• **STORED DATA**:
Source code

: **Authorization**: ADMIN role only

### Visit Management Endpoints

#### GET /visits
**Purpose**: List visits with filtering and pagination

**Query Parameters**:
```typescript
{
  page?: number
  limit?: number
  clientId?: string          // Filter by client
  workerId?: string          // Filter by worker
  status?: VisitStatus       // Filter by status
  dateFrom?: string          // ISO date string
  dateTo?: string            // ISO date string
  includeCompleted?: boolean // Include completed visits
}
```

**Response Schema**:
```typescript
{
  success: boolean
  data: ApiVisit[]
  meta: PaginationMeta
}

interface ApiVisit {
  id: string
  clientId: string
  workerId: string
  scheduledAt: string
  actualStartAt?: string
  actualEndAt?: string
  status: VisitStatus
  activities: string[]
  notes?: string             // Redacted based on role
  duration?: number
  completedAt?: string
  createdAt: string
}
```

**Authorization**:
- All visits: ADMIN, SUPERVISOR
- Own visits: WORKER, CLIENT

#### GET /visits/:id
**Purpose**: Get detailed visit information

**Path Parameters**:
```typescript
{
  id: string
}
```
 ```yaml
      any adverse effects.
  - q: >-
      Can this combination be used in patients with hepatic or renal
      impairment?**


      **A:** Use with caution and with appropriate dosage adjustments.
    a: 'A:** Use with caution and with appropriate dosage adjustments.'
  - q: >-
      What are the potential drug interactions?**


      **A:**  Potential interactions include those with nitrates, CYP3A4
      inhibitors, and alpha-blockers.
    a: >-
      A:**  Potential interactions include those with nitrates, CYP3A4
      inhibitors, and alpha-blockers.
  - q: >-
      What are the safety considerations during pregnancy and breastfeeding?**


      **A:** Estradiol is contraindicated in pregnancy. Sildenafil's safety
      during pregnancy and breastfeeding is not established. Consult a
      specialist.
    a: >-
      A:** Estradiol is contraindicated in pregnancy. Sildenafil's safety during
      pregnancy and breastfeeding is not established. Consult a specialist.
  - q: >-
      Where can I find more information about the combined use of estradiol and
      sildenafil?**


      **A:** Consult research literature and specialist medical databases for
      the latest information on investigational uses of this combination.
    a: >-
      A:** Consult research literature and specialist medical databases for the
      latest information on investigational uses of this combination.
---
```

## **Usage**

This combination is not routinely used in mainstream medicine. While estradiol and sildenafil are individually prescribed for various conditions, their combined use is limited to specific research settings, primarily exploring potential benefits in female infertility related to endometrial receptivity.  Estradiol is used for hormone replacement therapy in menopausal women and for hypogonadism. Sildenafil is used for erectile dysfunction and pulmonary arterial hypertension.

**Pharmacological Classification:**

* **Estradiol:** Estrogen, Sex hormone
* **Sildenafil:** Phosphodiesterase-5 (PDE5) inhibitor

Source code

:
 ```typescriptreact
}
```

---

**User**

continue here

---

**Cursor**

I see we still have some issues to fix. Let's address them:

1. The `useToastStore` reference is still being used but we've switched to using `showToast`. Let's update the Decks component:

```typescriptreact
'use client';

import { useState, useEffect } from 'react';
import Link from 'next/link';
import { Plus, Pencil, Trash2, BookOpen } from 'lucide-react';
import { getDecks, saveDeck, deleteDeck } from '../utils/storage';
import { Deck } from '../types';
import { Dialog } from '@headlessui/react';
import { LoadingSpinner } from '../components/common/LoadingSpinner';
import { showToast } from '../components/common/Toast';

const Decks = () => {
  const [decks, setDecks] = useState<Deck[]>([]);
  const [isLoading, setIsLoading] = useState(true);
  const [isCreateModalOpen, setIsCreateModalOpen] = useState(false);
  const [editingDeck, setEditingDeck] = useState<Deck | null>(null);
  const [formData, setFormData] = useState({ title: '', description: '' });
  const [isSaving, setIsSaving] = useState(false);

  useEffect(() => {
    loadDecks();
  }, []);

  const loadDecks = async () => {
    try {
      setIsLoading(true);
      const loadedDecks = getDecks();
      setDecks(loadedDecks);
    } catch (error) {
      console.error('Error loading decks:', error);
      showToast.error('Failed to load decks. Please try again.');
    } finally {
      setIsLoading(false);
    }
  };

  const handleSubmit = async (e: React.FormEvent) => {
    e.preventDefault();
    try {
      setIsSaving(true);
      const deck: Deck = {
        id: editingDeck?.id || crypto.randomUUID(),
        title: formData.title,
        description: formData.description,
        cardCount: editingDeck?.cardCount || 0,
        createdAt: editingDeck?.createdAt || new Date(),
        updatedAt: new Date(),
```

• **PROMPT**:
Restate the full material word for word.

• **WRITTEN ANSWER**:
Source code

: **Authorization**: ADMIN role only

### Visit Management Endpoints

#### GET /visits
**Purpose**: List visits with filtering and pagination

**Query Parameters**:
```typescript
{
  page?: number
  limit?: number
  clientId?: string          // Filter by client
  workerId?: string          // Filter by worker
  status?: VisitStatus       // Filter by status
  dateFrom?: string          // ISO date string
  dateTo?: string            // ISO date string
  includeCompleted?: boolean // Include completed visits
}
```

**Response Schema**:
```typescript
{
  success: boolean
  data: ApiVisit[]
  meta: PaginationMeta
}

interface ApiVisit {
  id: string
  clientId: string
  workerId: string
  scheduledAt: string
  actualStartAt?: string
  actualEndAt?: string
  status: VisitStatus
  activities: string[]
  notes?: string             // Redacted based on role
  duration?: number
  completedAt?: string
  createdAt: string
}
```

**Authorization**:
- All visits: ADMIN, SUPERVISOR
- Own visits: WORKER, CLIENT

#### GET /visits/:id
**Purpose**: Get detailed visit information

**Path Parameters**:
```typescript
{
  id: string
}
```
 ```yaml
      any adverse effects.
  - q: >-
      Can this combination be used in patients with hepatic or renal
      impairment?**


      **A:** Use with caution and with appropriate dosage adjustments.
    a: 'A:** Use with caution and with appropriate dosage adjustments.'
  - q: >-
      What are the potential drug interactions?**


      **A:**  Potential interactions include those with nitrates, CYP3A4
      inhibitors, and alpha-blockers.
    a: >-
      A:**  Potential interactions include those with nitrates, CYP3A4
      inhibitors, and alpha-blockers.
  - q: >-
      What are the safety considerations during pregnancy and breastfeeding?**


      **A:** Estradiol is contraindicated in pregnancy. Sildenafil's safety
      during pregnancy and breastfeeding is not established. Consult a
      specialist.
    a: >-
      A:** Estradiol is contraindicated in pregnancy. Sildenafil's safety during
      pregnancy and breastfeeding is not established. Consult a specialist.
  - q: >-
      Where can I find more information about the combined use of estradiol and
      sildenafil?**


      **A:** Consult research literature and specialist medical databases for
      the latest information on investigational uses of this combination.
    a: >-
      A:** Consult research literature and specialist medical databases for the
      latest information on investigational uses of this combination.
---
```

## **Usage**

This combination is not routinely used in mainstream medicine. While estradiol and sildenafil are individually prescribed for various conditions, their combined use is limited to specific research settings, primarily exploring potential benefits in female infertility related to endometrial receptivity.  Estradiol is used for hormone replacement therapy in menopausal women and for hypogonadism. Sildenafil is used for erectile dysfunction and pulmonary arterial hypertension.

**Pharmacological Classification:**

* **Estradiol:** Estrogen, Sex hormone
* **Sildenafil:** Phosphodiesterase-5 (PDE5) inhibitor

Source code

:
 ```typescriptreact
}
```

---

**User**

continue here

---

**Cursor**

I see we still have some issues to fix. Let's address them:

1. The `useToastStore` reference is still being used but we've switched to using `showToast`. Let's update the Decks component:

```typescriptreact
'use client';

import { useState, useEffect } from 'react';
import Link from 'next/link';
import { Plus, Pencil, Trash2, BookOpen } from 'lucide-react';
import { getDecks, saveDeck, deleteDeck } from '../utils/storage';
import { Deck } from '../types';
import { Dialog } from '@headlessui/react';
import { LoadingSpinner } from '../components/common/LoadingSpinner';
import { showToast } from '../components/common/Toast';

const Decks = () => {
  const [decks, setDecks] = useState<Deck[]>([]);
  const [isLoading, setIsLoading] = useState(true);
  const [isCreateModalOpen, setIsCreateModalOpen] = useState(false);
  const [editingDeck, setEditingDeck] = useState<Deck | null>(null);
  const [formData, setFormData] = useState({ title: '', description: '' });
  const [isSaving, setIsSaving] = useState(false);

  useEffect(() => {
    loadDecks();
  }, []);

  const loadDecks = async () => {
    try {
      setIsLoading(true);
      const loadedDecks = getDecks();
      setDecks(loadedDecks);
    } catch (error) {
      console.error('Error loading decks:', error);
      showToast.error('Failed to load decks. Please try again.');
    } finally {
      setIsLoading(false);
    }
  };

  const handleSubmit = async (e: React.FormEvent) => {
    e.preventDefault();
    try {
      setIsSaving(true);
      const deck: Deck = {
        id: editingDeck?.id || crypto.randomUUID(),
        title: formData.title,
        description: formData.description,
        cardCount: editingDeck?.cardCount || 0,
        createdAt: editingDeck?.createdAt || new Date(),
        updatedAt: new Date(),
```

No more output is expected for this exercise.